There are some aspects of the movie-theatre experience that are beyond the theatre’s control: the bathroom stall spoilers (it happened to us), the play-by-play plot-breakdown whispers from the couple behind you, the last-bit-of-pop slurpers at key emotional moments, the Tommy Texters.

But 15 minutes (approx.) of commercials? After living through those inane interactive quizzes? Followed by a similarly long block of trailers? While I did thoroughly enjoy a mock trailer for Chicken Squad – an ad from the B.C. Chicken Marketing Board – one line from it seemed to sum up the endurance test of this movie-going experience: “Oh, cluck.”

It seems to me if they want to lure audiences back to the theatres and away from their couches and all the binge-watching they can manage for $9.99 a month, exhibitors are going to have to do better. Otherwise it’s just too easy to stay home and watch Making a Murderer or 134 episodes of The Good Wife.

A film diet consumed entirely at home is a viable option, with a film and TV landscape that is pretty much unrecognizable from the previous time a Star Wars movie whisked us to a galaxy far, far away.
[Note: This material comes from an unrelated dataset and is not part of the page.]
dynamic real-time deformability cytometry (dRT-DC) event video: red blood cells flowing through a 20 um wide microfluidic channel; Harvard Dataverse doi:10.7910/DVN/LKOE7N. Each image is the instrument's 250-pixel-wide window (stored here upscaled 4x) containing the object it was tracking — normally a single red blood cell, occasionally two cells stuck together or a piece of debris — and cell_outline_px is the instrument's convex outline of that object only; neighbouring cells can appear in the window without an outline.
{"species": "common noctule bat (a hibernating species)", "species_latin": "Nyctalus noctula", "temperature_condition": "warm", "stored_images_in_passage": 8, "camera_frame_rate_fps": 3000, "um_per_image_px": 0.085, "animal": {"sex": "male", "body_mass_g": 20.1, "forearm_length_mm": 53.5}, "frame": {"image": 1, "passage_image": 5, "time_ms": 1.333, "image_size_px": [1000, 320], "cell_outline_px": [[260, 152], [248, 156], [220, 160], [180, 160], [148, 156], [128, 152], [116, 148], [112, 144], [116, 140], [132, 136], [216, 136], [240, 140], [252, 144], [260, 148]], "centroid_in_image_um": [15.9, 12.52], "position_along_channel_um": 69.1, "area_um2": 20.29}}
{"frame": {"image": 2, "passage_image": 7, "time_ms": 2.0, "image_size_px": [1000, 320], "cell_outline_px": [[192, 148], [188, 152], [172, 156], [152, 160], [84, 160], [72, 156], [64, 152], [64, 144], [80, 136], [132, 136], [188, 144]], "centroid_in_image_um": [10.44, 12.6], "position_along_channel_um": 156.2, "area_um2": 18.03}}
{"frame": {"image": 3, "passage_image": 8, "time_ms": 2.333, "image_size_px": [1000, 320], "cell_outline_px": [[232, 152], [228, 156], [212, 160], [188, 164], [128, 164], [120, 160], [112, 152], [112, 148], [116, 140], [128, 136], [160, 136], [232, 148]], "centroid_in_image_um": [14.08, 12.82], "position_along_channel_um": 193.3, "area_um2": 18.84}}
On iTunes, you can already order recent blockbusters such as The Martian orMad Max: Fury Road – both of which are up for Best Picture awards at this weekend’s Golden Globes and are likely to score Oscar nominations when they’re announced on Thursday.

In 2015, Netflix subscribers watched 42.5 billion hours of programming. This week, Netflix announced a huge global expansion into more than 130 new countries (with the notable exception of China – and they’re working on that). “You are witnessing the birth of a global TV network,” said chief executive officer Reed Hastings.

That birth comes with all kinds of potential carnage. In Canada, pick-and-pay, cord-cutting (and cord-nevers – people who have never subscribed to cable and don’t plan to) are of grave concern to cable and satellite providers and the television industry. A report out this week predicts funding and job losses with the great cable unbundling to come – even a threat to the survival of some Canadian channels.

Sure, giant releases such as Star Wars and 3-D technology you can’t get at home will always be a draw. But if it’s unpleasant at the multiplex, it’s pretty easy to just stay home; there’s always something to watch. I love going to the movies, and I hate being a Marsha Moaner, but I fear the industry is losing the plot – and is in danger of losing the audience, too.